====== TEXTAUSZUG

Geld ist da. Woher das Know-how nehmen?

Aurelius wusste ebenfalls von den Schwierigkeiten, in denen Pluradent steckte. Der europaweit tätige Finanzinvestor fokussiert sich auf Unternehmenstransaktionen, bei denen mehr gefragt ist als eine Finanzspritze. Um Pluradent wieder flott zu bekommen, das war Aurelius schnell klar, brauchten sie Branchen-Know-how. Sie brauchten Jörg und Jochen G. Linneweh und das dazugehörige Team von dental bauer.

Wir nutzen unser Know-how, um beide Unternehmen unter einem Dach so richtig nach vorn zu bringen.

============
====== GEZEIGTE ZEILEN

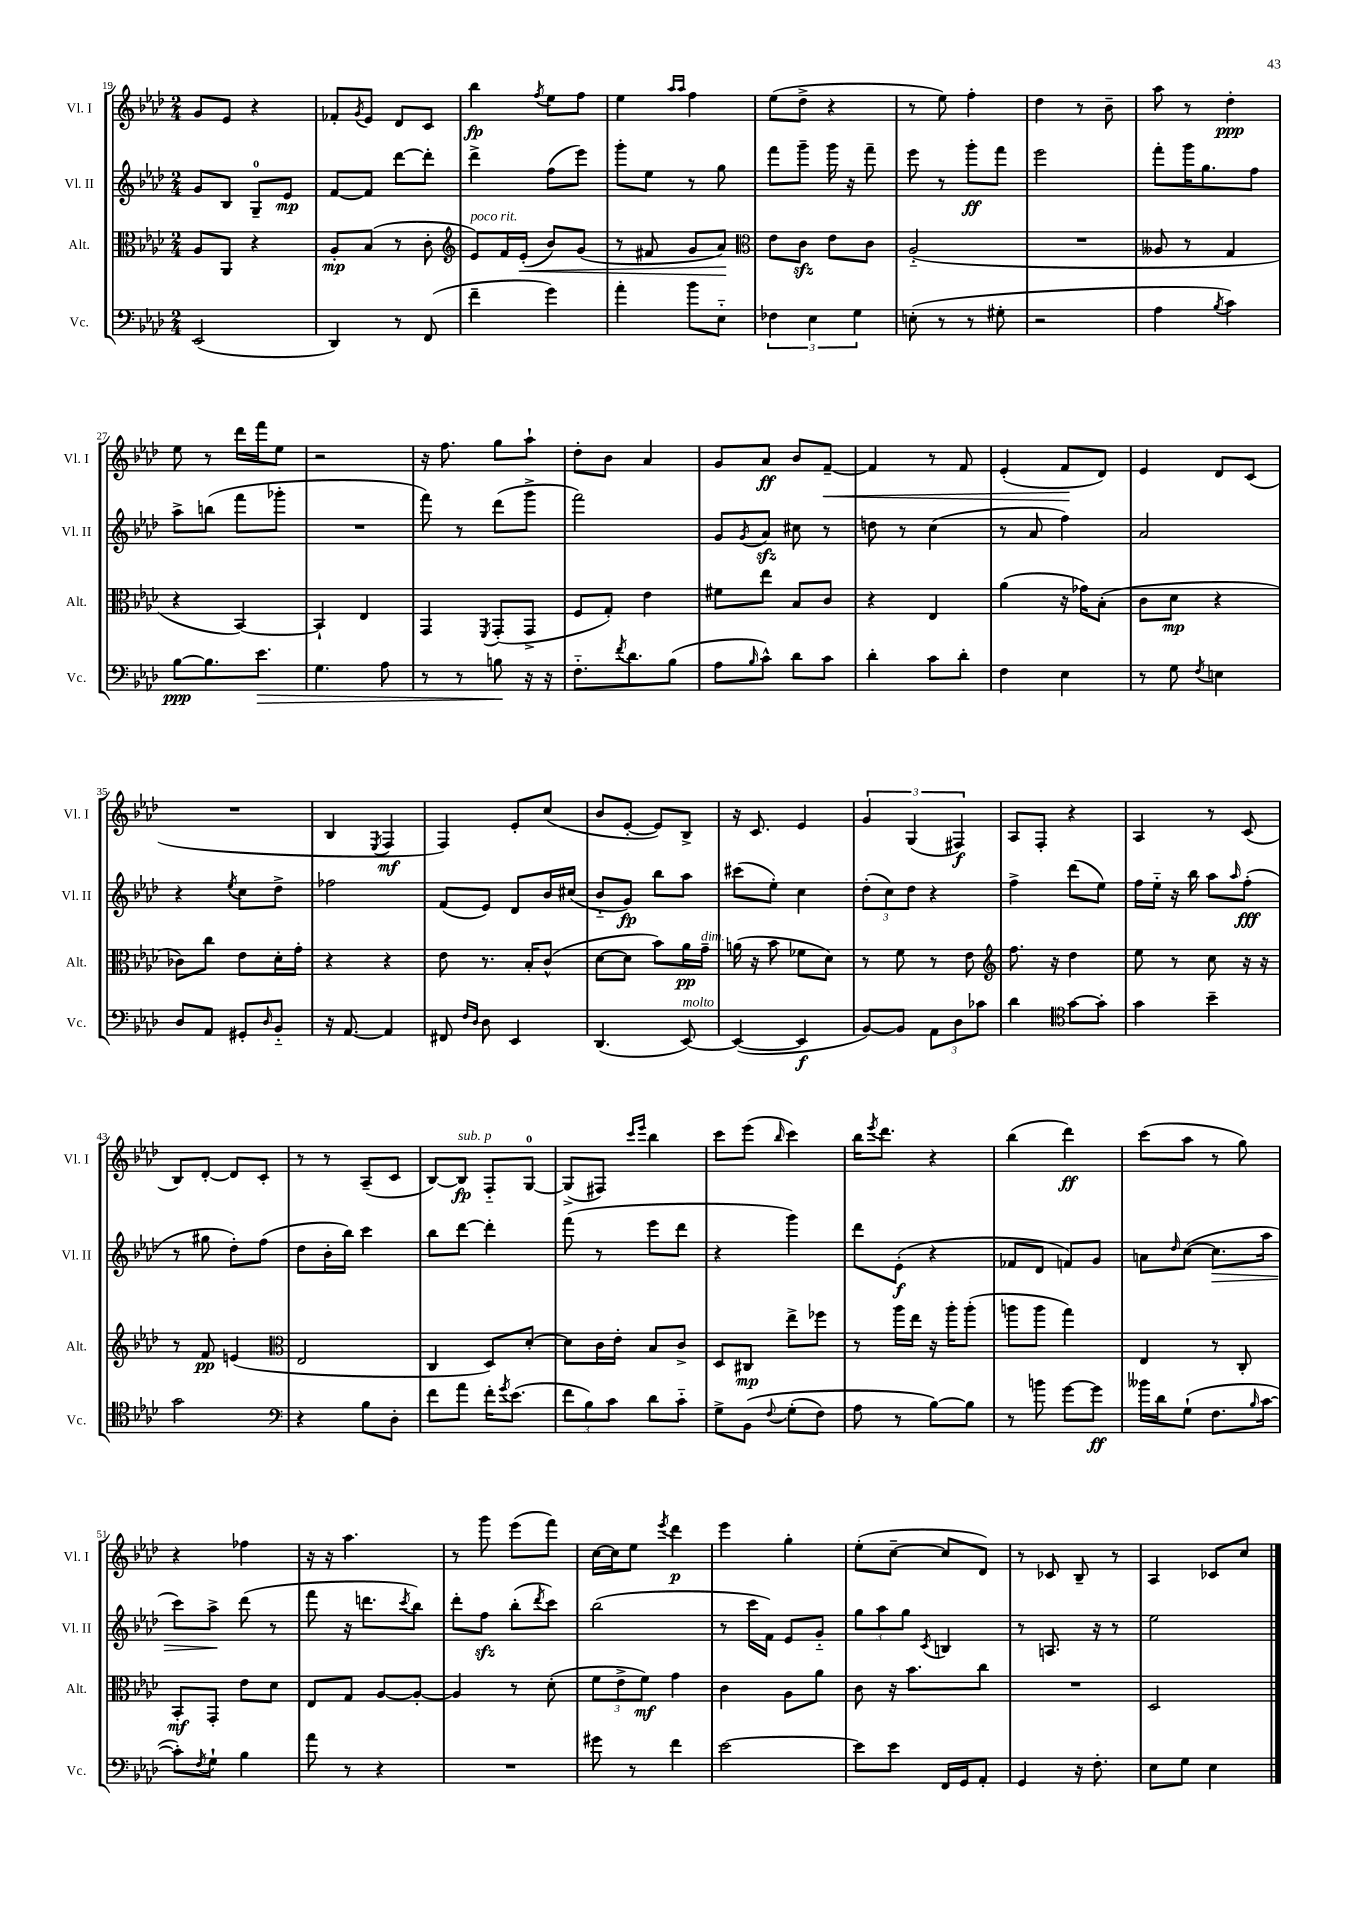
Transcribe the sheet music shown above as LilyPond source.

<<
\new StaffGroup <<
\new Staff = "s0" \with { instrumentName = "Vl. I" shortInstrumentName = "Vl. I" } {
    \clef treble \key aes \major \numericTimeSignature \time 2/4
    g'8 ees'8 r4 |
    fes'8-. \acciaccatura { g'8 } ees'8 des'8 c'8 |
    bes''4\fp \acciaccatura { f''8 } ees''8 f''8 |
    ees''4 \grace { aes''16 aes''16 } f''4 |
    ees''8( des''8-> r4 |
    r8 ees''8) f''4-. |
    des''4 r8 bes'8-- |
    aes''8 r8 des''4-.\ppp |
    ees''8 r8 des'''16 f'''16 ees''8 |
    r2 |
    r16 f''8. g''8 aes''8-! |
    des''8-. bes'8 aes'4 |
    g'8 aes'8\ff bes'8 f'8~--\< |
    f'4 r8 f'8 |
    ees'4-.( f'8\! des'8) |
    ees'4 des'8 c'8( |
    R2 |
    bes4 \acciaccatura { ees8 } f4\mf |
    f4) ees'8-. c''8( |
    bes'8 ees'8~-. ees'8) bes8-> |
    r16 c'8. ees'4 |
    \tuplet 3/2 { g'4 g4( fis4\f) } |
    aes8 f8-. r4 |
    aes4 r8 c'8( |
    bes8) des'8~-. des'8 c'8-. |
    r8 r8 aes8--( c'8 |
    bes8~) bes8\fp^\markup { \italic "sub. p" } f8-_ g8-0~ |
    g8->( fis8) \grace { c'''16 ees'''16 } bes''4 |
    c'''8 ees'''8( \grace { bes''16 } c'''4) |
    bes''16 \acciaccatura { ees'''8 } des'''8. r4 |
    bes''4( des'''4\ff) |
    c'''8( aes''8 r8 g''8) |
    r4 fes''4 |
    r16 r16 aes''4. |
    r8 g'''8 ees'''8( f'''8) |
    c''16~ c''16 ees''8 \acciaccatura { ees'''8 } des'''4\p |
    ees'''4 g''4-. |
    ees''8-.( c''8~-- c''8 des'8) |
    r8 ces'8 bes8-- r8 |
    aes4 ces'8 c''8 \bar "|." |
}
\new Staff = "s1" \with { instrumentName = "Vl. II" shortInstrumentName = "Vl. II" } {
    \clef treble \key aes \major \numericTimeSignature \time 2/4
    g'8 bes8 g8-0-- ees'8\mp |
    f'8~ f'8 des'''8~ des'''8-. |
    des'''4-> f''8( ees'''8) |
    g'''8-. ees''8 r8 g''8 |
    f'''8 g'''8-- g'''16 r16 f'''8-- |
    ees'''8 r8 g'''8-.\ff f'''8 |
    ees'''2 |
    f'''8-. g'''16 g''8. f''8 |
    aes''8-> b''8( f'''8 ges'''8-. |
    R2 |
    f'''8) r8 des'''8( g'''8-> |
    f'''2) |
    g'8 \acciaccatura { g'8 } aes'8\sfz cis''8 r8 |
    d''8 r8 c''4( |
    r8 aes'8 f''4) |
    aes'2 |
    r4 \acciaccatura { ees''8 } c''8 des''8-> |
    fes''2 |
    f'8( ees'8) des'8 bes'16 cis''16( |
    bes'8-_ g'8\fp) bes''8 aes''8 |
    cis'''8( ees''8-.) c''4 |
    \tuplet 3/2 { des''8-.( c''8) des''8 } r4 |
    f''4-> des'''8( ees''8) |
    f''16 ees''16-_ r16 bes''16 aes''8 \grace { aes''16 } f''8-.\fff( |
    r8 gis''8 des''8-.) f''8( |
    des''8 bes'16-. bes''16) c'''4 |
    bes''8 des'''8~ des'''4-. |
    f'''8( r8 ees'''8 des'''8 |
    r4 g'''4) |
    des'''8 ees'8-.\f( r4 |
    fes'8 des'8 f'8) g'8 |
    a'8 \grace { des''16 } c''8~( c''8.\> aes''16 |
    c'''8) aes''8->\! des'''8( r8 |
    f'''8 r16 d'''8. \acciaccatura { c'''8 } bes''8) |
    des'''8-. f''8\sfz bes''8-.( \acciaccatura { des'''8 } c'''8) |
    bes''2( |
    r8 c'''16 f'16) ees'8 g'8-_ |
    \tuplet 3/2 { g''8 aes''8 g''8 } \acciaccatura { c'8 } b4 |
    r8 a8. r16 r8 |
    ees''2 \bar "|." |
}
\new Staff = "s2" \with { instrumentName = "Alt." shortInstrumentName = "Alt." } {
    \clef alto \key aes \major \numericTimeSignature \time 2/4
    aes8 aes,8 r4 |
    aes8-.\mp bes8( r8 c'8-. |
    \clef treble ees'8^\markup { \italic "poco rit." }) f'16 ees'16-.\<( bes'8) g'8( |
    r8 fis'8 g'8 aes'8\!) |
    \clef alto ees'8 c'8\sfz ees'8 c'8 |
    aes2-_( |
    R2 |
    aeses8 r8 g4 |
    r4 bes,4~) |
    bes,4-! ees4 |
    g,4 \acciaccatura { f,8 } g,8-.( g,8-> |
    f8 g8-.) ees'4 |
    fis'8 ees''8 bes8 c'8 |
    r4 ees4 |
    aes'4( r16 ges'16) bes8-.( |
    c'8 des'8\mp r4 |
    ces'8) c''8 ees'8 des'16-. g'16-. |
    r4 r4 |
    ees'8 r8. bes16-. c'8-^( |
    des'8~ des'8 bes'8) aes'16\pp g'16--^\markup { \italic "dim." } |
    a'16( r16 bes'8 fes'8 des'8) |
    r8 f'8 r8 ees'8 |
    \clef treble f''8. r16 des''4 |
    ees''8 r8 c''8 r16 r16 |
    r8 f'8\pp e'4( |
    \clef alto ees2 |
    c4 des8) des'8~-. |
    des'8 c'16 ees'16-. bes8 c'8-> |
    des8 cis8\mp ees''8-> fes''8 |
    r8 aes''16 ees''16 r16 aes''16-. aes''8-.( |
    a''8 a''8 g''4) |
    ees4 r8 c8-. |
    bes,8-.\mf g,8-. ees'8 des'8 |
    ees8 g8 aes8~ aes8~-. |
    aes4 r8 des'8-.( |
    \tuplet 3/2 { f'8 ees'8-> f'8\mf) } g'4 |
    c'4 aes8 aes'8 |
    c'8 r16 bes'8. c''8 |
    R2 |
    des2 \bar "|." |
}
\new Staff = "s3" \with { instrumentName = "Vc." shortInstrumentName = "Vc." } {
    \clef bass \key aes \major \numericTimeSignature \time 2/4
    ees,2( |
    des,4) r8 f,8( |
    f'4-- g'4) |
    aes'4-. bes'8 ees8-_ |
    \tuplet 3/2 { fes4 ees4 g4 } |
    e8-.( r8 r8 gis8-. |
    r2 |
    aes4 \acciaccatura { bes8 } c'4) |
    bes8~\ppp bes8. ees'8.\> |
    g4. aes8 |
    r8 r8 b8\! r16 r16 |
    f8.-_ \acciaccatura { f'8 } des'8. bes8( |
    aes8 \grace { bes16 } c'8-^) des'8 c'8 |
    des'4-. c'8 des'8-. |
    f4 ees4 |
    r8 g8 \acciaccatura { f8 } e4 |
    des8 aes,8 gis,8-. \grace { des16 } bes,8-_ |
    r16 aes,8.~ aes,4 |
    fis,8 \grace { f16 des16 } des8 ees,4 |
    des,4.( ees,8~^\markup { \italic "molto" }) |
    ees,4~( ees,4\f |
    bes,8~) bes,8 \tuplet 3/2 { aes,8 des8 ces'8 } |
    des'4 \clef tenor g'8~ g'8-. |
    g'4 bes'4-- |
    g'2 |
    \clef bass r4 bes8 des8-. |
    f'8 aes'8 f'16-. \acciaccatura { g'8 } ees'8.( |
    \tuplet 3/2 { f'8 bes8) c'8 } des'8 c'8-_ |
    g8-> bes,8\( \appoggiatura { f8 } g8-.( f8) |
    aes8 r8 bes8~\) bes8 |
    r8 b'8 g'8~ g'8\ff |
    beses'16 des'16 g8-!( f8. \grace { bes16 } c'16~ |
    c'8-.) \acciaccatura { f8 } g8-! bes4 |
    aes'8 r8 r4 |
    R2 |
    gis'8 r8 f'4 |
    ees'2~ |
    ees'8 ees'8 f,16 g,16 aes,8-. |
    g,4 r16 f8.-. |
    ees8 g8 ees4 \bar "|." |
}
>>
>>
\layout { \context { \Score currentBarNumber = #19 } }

============
====== GEZEIGTE ZEILEN

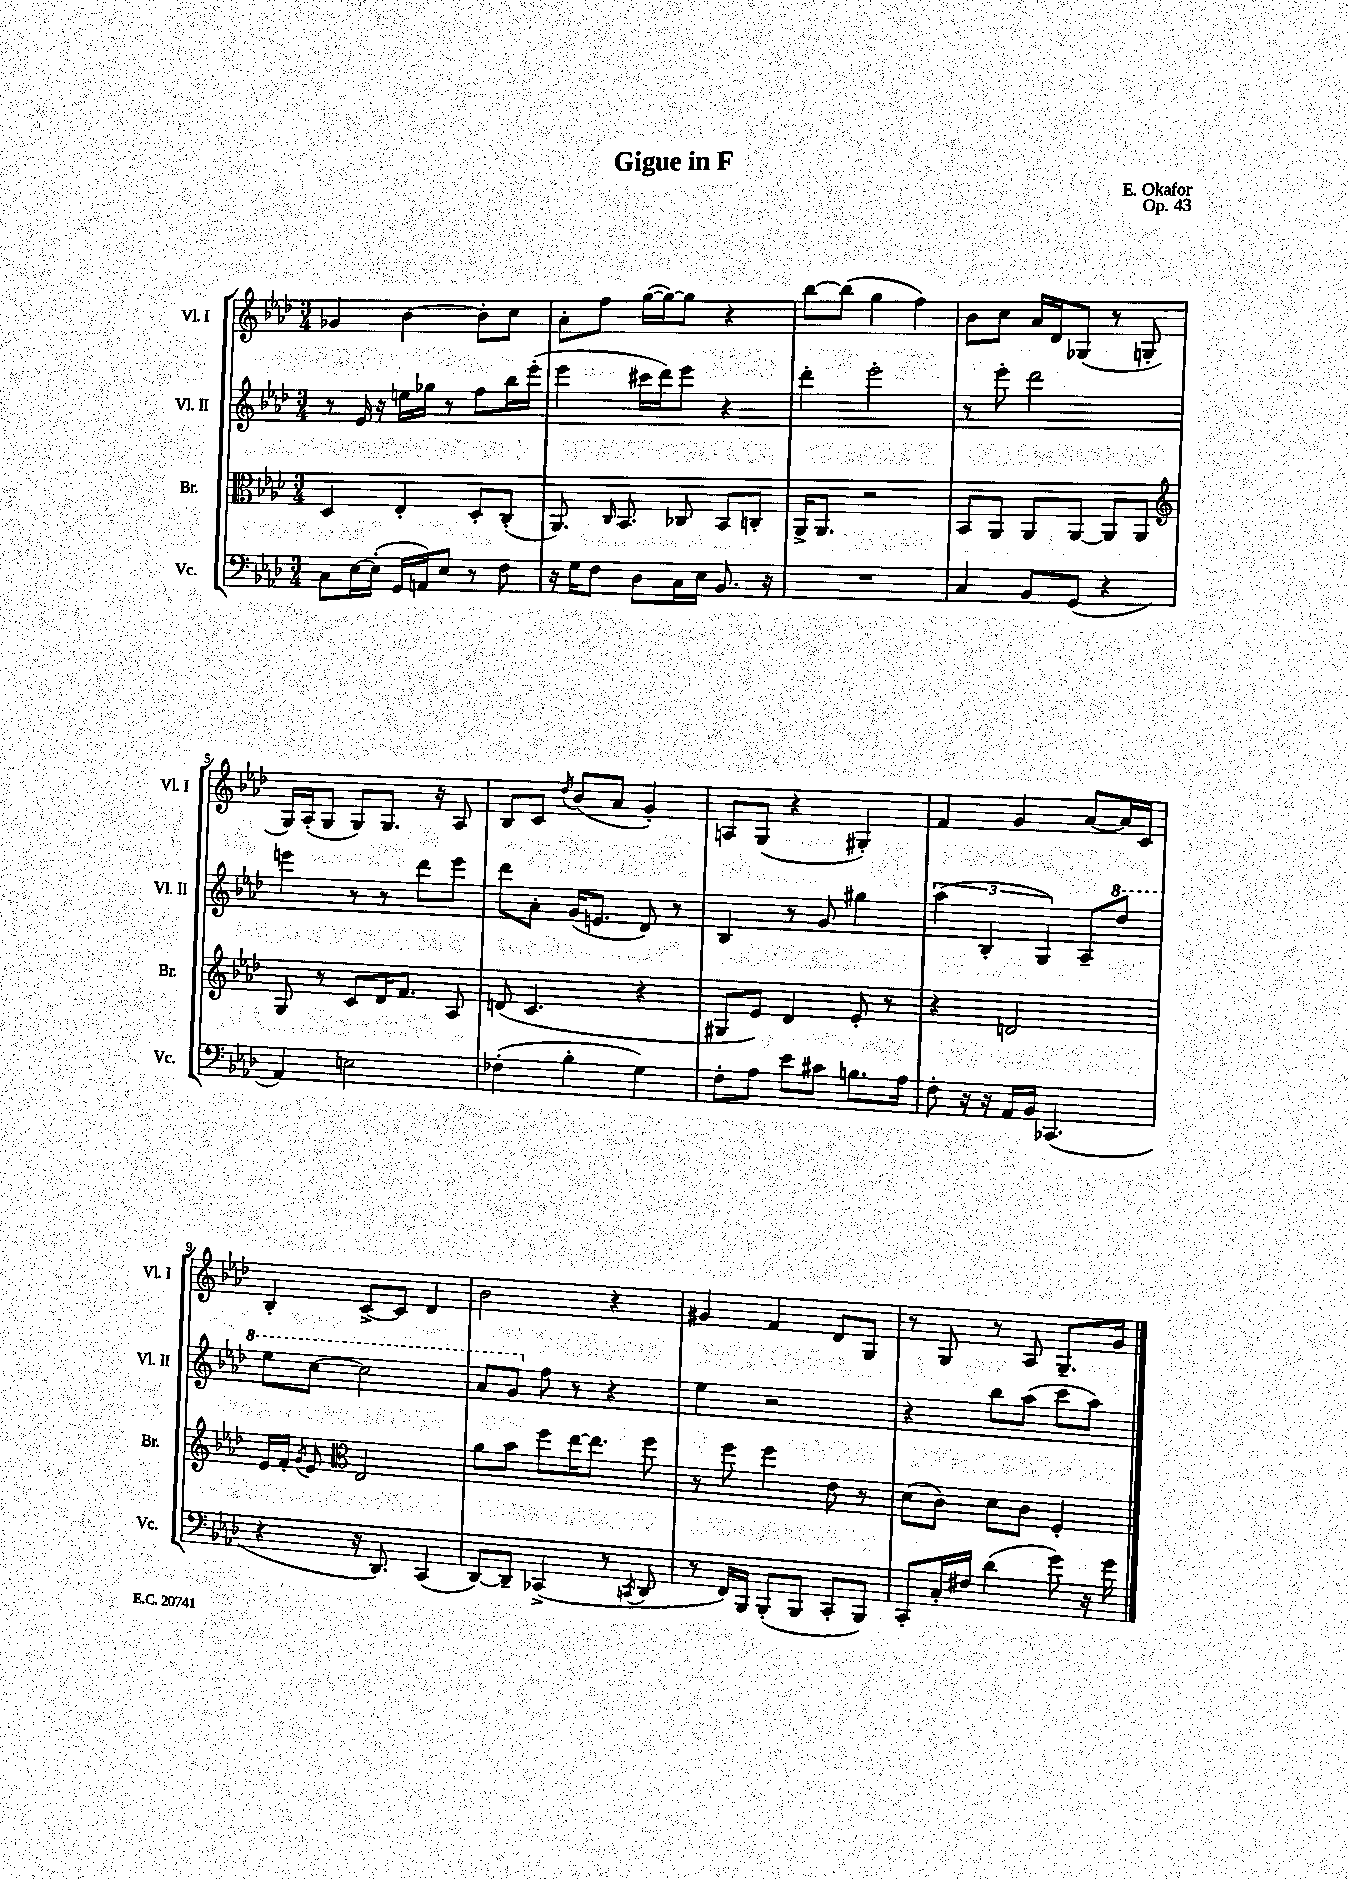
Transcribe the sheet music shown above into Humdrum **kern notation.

============

◆ DEINE AUFGABEN:
**1.** Übersetze aus dem Textauszug über Pluradent diesen Satz ins Englische: „Der europaweit tätige Finanzinvestor fokussiert sich auf Unternehmenstransaktionen, bei denen mehr gefragt ist als eine Finanzspritze.“
**2.** Führe den Textauszug über Pluradent nach seinem letzten Satz weiter.

◆ LÖSUNGEN:
**1.** The financial investor, which operates across Europe, focuses on corporate transactions that require more than a cash injection.

**2.**
Jörg Linneweh, geschäftsführender Gesellschafter von dental bauer

„Wir hatten dieselbe Vision wie die Herren Linneweh: ein starkes Unternehmen zu bilden, das seine Größenvorteile als Dentalfachhändler optimal ausspielen kann“, sagt Franz Woelfler, Managing Director bei Aurelius. So begann eine Transaktion, die aufgrund des Zeitdrucks allen Beteiligten durchaus schlaflose Nächte bereitete. Der Plan: Aurelius kauft nicht nur Pluradent, sondern beteiligt sich auch an dental bauer – und das gleichzeitig. Jochen G. Linneweh und Jörg Linneweh führen gemeinsam mit der Geschäftsleitung von dental bauer die beiden Unternehmen. Dazu gehört die strategische Neuausrichtung von Pluradent sowie das operative Weiterführen von dental bauer. Nach erfolgter Integration, so der Plan, zieht sich Jochen G. Linneweh aus dem operativen Geschäft zurück und überträgt Jörg Linneweh und der Geschäftsleitung von dental bauer seine Aufgaben für die gesamte Gruppe.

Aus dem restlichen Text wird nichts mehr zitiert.